→ **What the task requires**
Looking through the listing that follows, count every line with the string "model" and state the number alone.

→ **Exercise input**
+ + + +
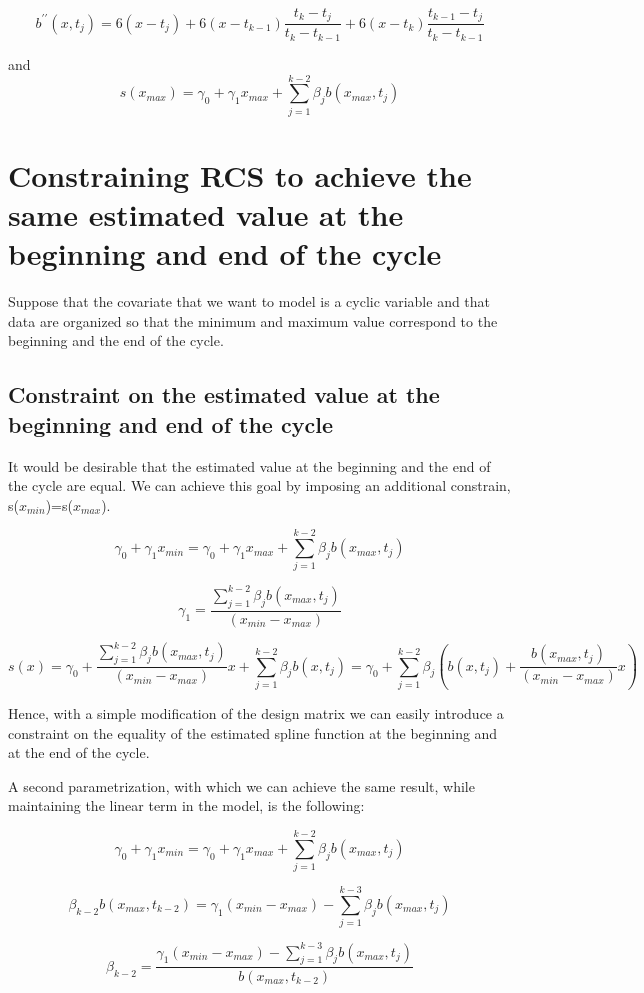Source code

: \documentclass{article}
\begin{document}
$$b^{\prime\prime}(x, t_j)=6(x-t_j)  +  6(x-t_{k-1}) \frac{t_k-t_j}{t_k-t_{k-1}} + 6(x-t_k) \frac{t_{k-1}-t_j}{t_k-t_{k-1}}$$

and $$s(x_{max})=\gamma_0+\gamma_1 x_{max}+\sum_{j=1}^{k-2}\beta_j b(x_{max}, t_j)$$

\section{Constraining RCS to achieve the same estimated value at the beginning and end of the cycle}

Suppose that the covariate that we want to model is a cyclic variable and that data are organized so that the minimum and maximum value correspond to the beginning and the end of the cycle. 

\subsection{Constraint on the estimated value at the beginning and end of the cycle}
It would be desirable that the estimated value at the beginning and the end of the cycle are equal. 
We can achieve this goal by imposing an additional constrain, s($x_{min}$)=s($x_{max}$).


$$\gamma_0+\gamma_1 x_{min}=\gamma_0+\gamma_1 x_{max}+\sum_{j=1}^{k-2}\beta_j b(x_{max}, t_j)$$

$$\gamma_1= \frac{\sum_{j=1}^{k-2}\beta_j b(x_{max}, t_j)}{ (x_{min}-x_{max})}$$


$$s(x)=\gamma_0+\frac{\sum_{j=1}^{k-2}\beta_j b(x_{max}, t_j)}{ (x_{min}-x_{max})} x + \sum_{j=1}^{k-2}\beta_j b(x, t_j)
= \gamma_0+ \sum_{j=1}^{k-2}\beta_j \left(b(x, t_j) + \frac{b(x_{max}, t_j)}{ (x_{min}-x_{max})} x \right)$$


Hence, with a simple modification of the design matrix we can easily introduce a constraint on the equality of the estimated spline function at the beginning and at the end of the cycle.

A second parametrization, with which we can achieve the same result, while maintaining the linear term in the model, is the following:

$$\gamma_0+\gamma_1 x_{min}=\gamma_0+\gamma_1 x_{max}+\sum_{j=1}^{k-2}\beta_j b(x_{max}, t_j)$$

$$\beta_{k-2} b(x_{max}, t_{k-2})= \gamma_1 (x_{min}-x_{max}) - \sum_{j=1}^{k-3}\beta_j b(x_{max}, t_j)$$

$$\beta_{k-2}= \frac{\gamma_1 (x_{min}-x_{max}) - \sum_{j=1}^{k-3}\beta_j b(x_{max}, t_j)}{ b(x_{max}, t_{k-2})}$$
\end{document}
+ + + +
→ **Task response**
2